Building outside of Cori for MPICH:

If you have satisfied the prerequisites above, then do make -j mana and continue as for Cori, starting with the Cori instructions:

$ git submodule update --init
$ ./configure
$ make -j mana

Testing and Running without Slurm

Testing and running is mostly the same as described at the top. However, at some HPC sites, you may need to replace srun with mpirun in the two commands for mana_launch and mana_restart, above.

In a further complication, if using mpirun with MPICH-derived MPI implementations, you may need to replace srun with:

mpirun -iface ETHERNET_INTERFACE

You should find the correct definition of MPIRUN in:

mpi-proxy-split/Makefile_config

NOTE: On HPC clusters, it is more common to use srun, along with a custom network interface (InfiniBand, Cray GNI, etc.).
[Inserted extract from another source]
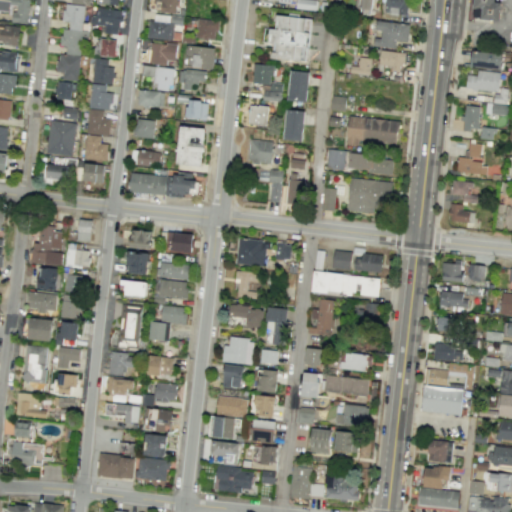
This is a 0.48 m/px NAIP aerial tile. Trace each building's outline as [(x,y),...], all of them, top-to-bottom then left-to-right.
[(0,0),(0,10),(11,11),(10,22),(26,23),(28,0),(1,0),(2,1),(0,0)] [(177,0),(155,0),(156,11),(177,12),(177,0)] [(295,0),(296,9),(316,9),(316,0),(295,0)] [(370,14),(371,0),(355,0),(355,13),(370,14)] [(384,0),(383,10),(388,10),(389,5),(397,6),(397,12),(406,13),(407,0),(384,0)] [(472,6),(472,0),(494,0),(500,1),(499,19),(472,16),(473,6),(472,6)] [(77,81),(82,31),(81,31),(84,5),(64,3),(62,21),(69,22),(68,29),(60,28),(59,46),(66,46),(65,54),(57,53),(55,71),(62,72),(61,79),(77,81)] [(104,33),(119,33),(120,9),(93,8),(92,24),(104,25),(104,33)] [(309,18),(275,15),(274,29),(263,28),(262,42),(272,43),(271,58),(306,61),(309,18)] [(215,41),(218,21),(198,18),(195,38),(215,41)] [(408,23),(376,20),(375,28),(380,28),(379,36),(373,35),(372,45),(394,47),(395,39),(407,40),(408,23)] [(0,43),(18,44),(19,26),(0,25),(0,43)] [(115,56),(115,39),(101,39),(100,56),(115,56)] [(176,44),(151,42),(149,62),(167,64),(167,60),(175,61),(176,44)] [(185,65),(212,68),(215,48),(187,44),(185,65)] [(471,48),(470,62),(463,61),(462,65),(470,66),(470,64),(500,67),(502,52),(471,48)] [(0,70),(15,71),(16,52),(0,50),(0,70)] [(403,52),(379,50),(378,64),(391,65),(390,71),(401,72),(403,52)] [(350,72),(369,74),(370,58),(358,57),(357,66),(350,65),(350,72)] [(107,58),(93,58),(92,82),(112,83),(112,67),(107,66),(107,58)] [(280,101),(282,82),(271,82),(273,65),(253,63),(252,82),(263,83),(261,100),(280,101)] [(155,75),(154,89),(171,90),(172,67),(143,65),(142,75),(155,75)] [(180,88),(191,89),(192,82),(205,83),(205,70),(181,68),(180,88)] [(476,68),(476,73),(466,72),(464,86),(471,87),(471,88),(476,89),(476,87),(497,90),(499,71),(476,68)] [(287,100),(306,102),(309,72),(290,70),(287,100)] [(13,74),(0,73),(0,92),(13,93),(13,74)] [(72,100),(75,83),(56,80),(53,98),(72,100)] [(110,109),(111,92),(105,92),(105,84),(90,83),(89,108),(110,109)] [(493,91),(492,101),(505,102),(507,87),(499,86),(499,92),(493,91)] [(137,105),(162,106),(163,90),(138,89),(137,105)] [(190,95),(180,94),(179,102),(186,102),(185,117),(206,119),(207,101),(190,100),(190,95)] [(343,110),(344,96),(331,96),(330,110),(343,110)] [(0,117),(9,118),(10,100),(0,99),(0,117)] [(491,102),(490,112),(506,114),(507,104),(491,102)] [(479,104),(464,103),(463,114),(460,114),(460,119),(463,119),(462,129),(469,130),(469,126),(476,126),(477,116),(480,116),(480,112),(478,112),(479,104)] [(249,105),(248,123),(272,125),(272,115),(267,115),(268,106),(249,105)] [(61,118),(75,119),(76,107),(61,106),(61,118)] [(101,117),(102,109),(87,109),(86,133),(107,134),(108,118),(101,117)] [(302,140),(304,110),(285,109),(283,140),(302,140)] [(358,140),(396,144),(398,120),(348,116),(345,144),(357,145),(358,140)] [(152,138),(154,120),(135,118),(133,136),(152,138)] [(70,156),(75,123),(49,119),(44,152),(70,156)] [(480,125),(479,137),(491,138),(492,132),(495,132),(495,127),(480,125)] [(177,163),(203,164),(205,127),(179,126),(177,163)] [(106,143),(99,143),(100,135),(84,134),(83,159),(105,159),(106,143)] [(248,161),(270,162),(271,141),(249,139),(248,161)] [(480,143),(466,143),(466,157),(457,156),(456,172),(486,173),(486,164),(479,163),(480,143)] [(326,168),(343,168),(344,149),(326,149),(326,168)] [(159,151),(131,150),(130,164),(159,165),(159,151)] [(391,174),(393,158),(347,152),(345,168),(391,174)] [(100,182),(103,165),(84,162),(81,180),(100,182)] [(68,165),(43,164),(43,178),(67,179),(68,165)] [(281,170),(252,168),(252,180),(270,181),(269,201),(279,201),(281,170)] [(128,192),(197,196),(197,180),(191,180),(191,175),(129,172),(128,192)] [(296,173),(287,172),(286,204),(301,204),(302,180),(296,180),(296,173)] [(391,182),(350,177),(346,210),(373,213),(374,208),(388,210),(391,182)] [(461,194),(461,202),(477,202),(477,195),(470,195),(471,181),(451,180),(450,194),(461,194)] [(334,210),(335,188),(323,187),(322,209),(334,210)] [(473,222),(473,210),(461,210),(462,204),(448,203),(448,221),(473,222)] [(511,206),(504,207),(504,222),(497,223),(497,229),(511,227),(511,206)] [(76,240),(90,240),(90,220),(77,219),(76,240)] [(59,250),(61,228),(39,226),(37,244),(32,243),(30,262),(60,265),(62,251),(59,250)] [(150,230),(130,229),(129,247),(150,248),(150,230)] [(166,249),(191,250),(192,233),(167,232),(166,249)] [(236,264),(265,265),(266,239),(237,238),(236,264)] [(66,264),(88,265),(89,250),(75,249),(76,243),(67,243),(66,264)] [(290,243),(276,243),(275,258),(289,258),(290,243)] [(350,269),(350,250),(333,250),(332,268),(350,269)] [(382,254),(356,250),(353,269),(379,273),(382,254)] [(147,273),(147,252),(127,251),(126,272),(147,273)] [(460,281),(460,260),(442,259),(441,280),(460,281)] [(188,279),(190,265),(159,261),(157,275),(188,279)] [(484,265),(469,264),(467,278),(482,280),(484,265)] [(37,289),(56,290),(57,268),(38,267),(37,289)] [(249,285),(259,285),(260,272),(235,271),(234,296),(258,297),(258,290),(249,290),(249,285)] [(379,278),(313,271),(311,289),(377,296),(379,278)] [(82,291),(83,275),(66,274),(65,290),(82,291)] [(187,281),(159,279),(158,296),(186,297),(187,281)] [(146,296),(146,281),(121,280),(121,295),(146,296)] [(465,292),(439,291),(438,308),(464,309),(465,292)] [(27,309),(55,311),(56,293),(28,292),(27,309)] [(500,314),(511,314),(511,294),(501,294),(500,314)] [(60,316),(81,317),(82,296),(62,295),(60,316)] [(332,299),(318,299),(317,308),(310,308),(310,325),(307,325),(307,333),(331,334),(332,299)] [(375,321),(378,304),(358,300),(354,317),(375,321)] [(141,307),(121,305),(117,345),(138,347),(141,307)] [(160,321),(184,322),(184,306),(161,305),(160,321)] [(246,327),(262,327),(263,306),(229,305),(229,315),(246,316),(246,327)] [(287,308),(269,306),(265,343),(283,345),(287,308)] [(454,317),(436,316),(436,330),(453,331),(454,317)] [(29,339),(51,340),(52,318),(29,318),(29,339)] [(56,343),(63,344),(63,338),(77,338),(78,322),(61,321),(61,333),(56,332),(56,343)] [(168,340),(169,322),(150,321),(149,339),(168,340)] [(222,362),(251,363),(252,338),(229,337),(228,345),(222,344),(222,362)] [(453,344),(433,343),(433,359),(461,360),(461,350),(453,349),(453,344)] [(49,347),(28,344),(23,380),(44,383),(49,347)] [(511,360),(511,344),(501,344),(500,360),(511,360)] [(69,367),(69,360),(79,361),(80,349),(59,347),(57,366),(69,367)] [(319,365),(320,348),(305,347),(304,364),(319,365)] [(260,362),(276,364),(277,351),(261,349),(260,362)] [(368,372),(370,355),(341,351),(338,368),(368,372)] [(109,374),(125,375),(125,366),(132,366),(133,353),(110,352),(109,374)] [(172,375),(172,356),(149,355),(148,373),(172,375)] [(242,366),(224,364),(222,386),(240,388),(242,366)] [(447,369),(427,368),(427,384),(446,385),(447,369)] [(256,390),(276,391),(276,370),(257,369),(256,390)] [(498,391),(511,392),(511,370),(501,369),(498,391)] [(301,396),(318,397),(318,373),(302,372),(301,396)] [(73,393),(74,373),(57,373),(57,393),(73,393)] [(367,394),(367,378),(324,376),(323,392),(367,394)] [(134,378),(107,377),(107,394),(126,395),(126,388),(134,389),(134,378)] [(176,384),(155,382),(153,394),(142,393),(141,404),(153,405),(153,399),(174,401),(176,384)] [(423,389),(422,413),(461,415),(463,391),(423,389)] [(46,409),(39,409),(39,393),(17,393),(17,415),(46,416),(46,409)] [(253,414),(272,417),(275,396),(255,394),(253,414)] [(511,416),(511,394),(498,394),(497,416),(511,416)] [(246,397),(216,396),(216,413),(245,415),(246,397)] [(75,407),(75,397),(59,397),(59,406),(75,407)] [(138,405),(106,403),(105,414),(124,415),(124,424),(137,425),(138,405)] [(365,425),(366,405),(343,404),(342,414),(336,413),(335,424),(365,425)] [(313,407),(298,407),(297,423),(312,424),(313,407)] [(171,431),(171,409),(145,408),(145,430),(171,431)] [(208,435),(232,438),(235,418),(211,414),(208,435)] [(251,442),(274,442),(274,420),(251,419),(251,442)] [(511,422),(498,420),(495,438),(511,440),(511,422)] [(13,435),(28,438),(31,423),(16,421),(13,435)] [(331,430),(311,428),(308,450),(328,453),(331,430)] [(359,434),(336,430),(333,449),(356,453),(359,434)] [(166,434),(145,434),(144,455),(166,456),(166,434)] [(452,441),(428,439),(427,460),(451,461),(452,441)] [(41,465),(44,445),(13,440),(10,460),(41,465)] [(224,455),(223,463),(236,464),(238,443),(211,440),(209,453),(224,455)] [(119,453),(134,453),(134,442),(119,442),(119,453)] [(257,463),(275,463),(275,446),(257,445),(257,463)] [(511,464),(511,446),(490,445),(489,463),(511,464)] [(97,474),(132,479),(135,457),(99,452),(97,474)] [(167,459),(137,457),(136,478),(166,479),(167,459)] [(307,498),(311,468),(293,465),(288,496),(307,498)] [(424,466),(423,487),(448,487),(449,466),(424,466)] [(251,488),(252,468),(215,467),(214,490),(241,491),(242,488),(251,488)] [(274,471),(262,469),(260,482),(273,484),(274,471)] [(511,473),(488,472),(488,490),(510,491),(511,473)] [(324,498),(358,500),(359,477),(325,476),(324,498)] [(482,494),(482,480),(469,480),(468,493),(482,494)] [(322,496),(322,483),(309,483),(309,496),(322,496)] [(417,491),(430,492),(429,510),(416,510),(417,491)] [(430,492),(443,493),(442,511),(429,510),(430,492)] [(443,493),(457,493),(456,511),(442,511),(443,493)] [(466,511),(472,511),(507,511),(509,498),(492,496),(492,499),(468,495),(466,511)] [(63,511),(64,505),(33,501),(32,511),(63,511)]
So, most likely Ethernet will not be used, and libc.a will not call libnss_*.so.

The file MANA_ROOT/configure-mana tries to guess the Ethernet interface with:

ip addr | grep -B1 link/ether  # and choose one of those interfaces

or else:

ifconfig -a (deprecated)

If necessary, change the definition of MPIRUN in configure-mana for the correct Ethernet interface on your compute node. [ But this may no longer be necessary. ]